Users should at least have the option to visit a marked as unsafe resource, like visiting possible insecure https sites can be accepted after a fair warning.
It would be more reasonable to also provide the option to disable these Google based features like is possible in other versions of Firefox for multiple reasons. Reasons like dependency on a specific company or unwanted service behaviour or results.
Also, the text of the warning reads " has been blocked based on your security preferences". User preferences indicate it should be configurable.
It is appreciated Firefox and Google like to protect users but this should not be enforced by the only choice of do or do not use Firefox if you want control over what you can view online and who you trust.
Agree
@yoasif what is the about:config setting?
@yoasif what is the about:config setting?
@andreicristianpetcu There are some entries for browser.safebrowsing. if you search.
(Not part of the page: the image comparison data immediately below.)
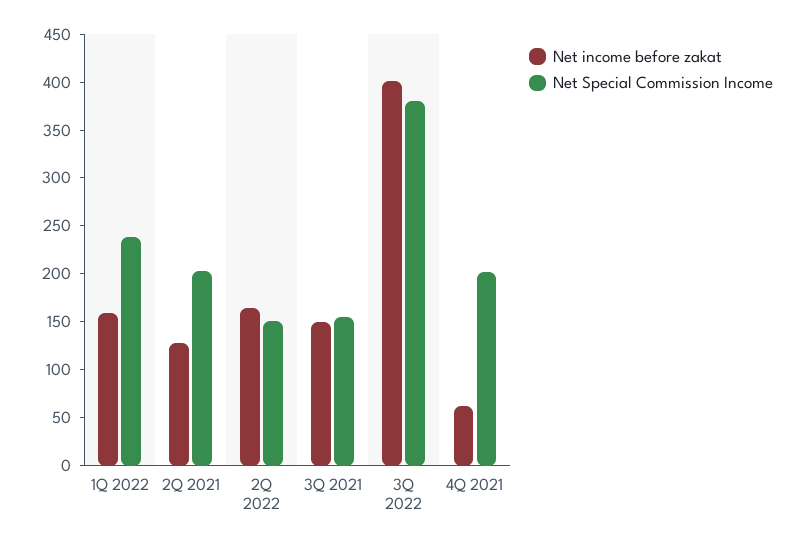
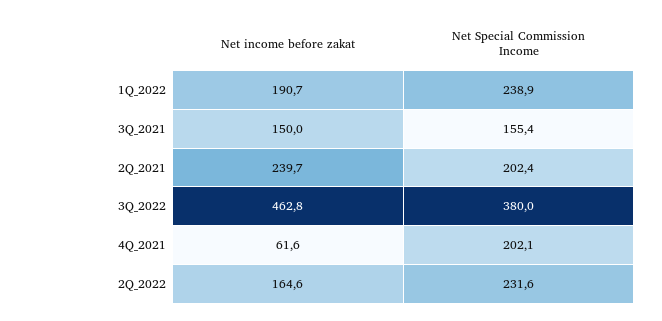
  {
    "Net income before zakat": {
-     "1Q 2022": 160,
+     "1Q 2022": 190.7,
-     "2Q 2021": 130,
+     "2Q 2021": 239.7,
      "2Q 2022": 164.6,
      "3Q 2021": 150,
-     "3Q 2022": 400,
+     "3Q 2022": 462.8,
      "4Q 2021": 61.6
    },
    "Net Special Commission Income": {
      "1Q 2022": 238.9,
      "2Q 2021": 202.4,
-     "2Q 2022": 150,
+     "2Q 2022": 231.6,
      "3Q 2021": 155.4,
      "3Q 2022": 380,
      "4Q 2021": 202.1
    }
  }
I haven't tried them myself.
Apparently, in Firefox Focus, when a bug was filed for Safe Browsing not being able to be disabled, it got fixed (mozilla-mobile/focus-android#4155) Why not do the same thing with Firefox for Android, not just because of privacy, but to be consistent?
Also, currently, there's no option to disable for a specific site once, like on the desktop, which means it becomes impossible to access a mistakenly blocked website until Google authorizes it.
Moved to bugzilla: https://bugzilla.mozilla.org/show_bug.cgi?id=1807455
Change performed by the Move to Bugzilla add-on.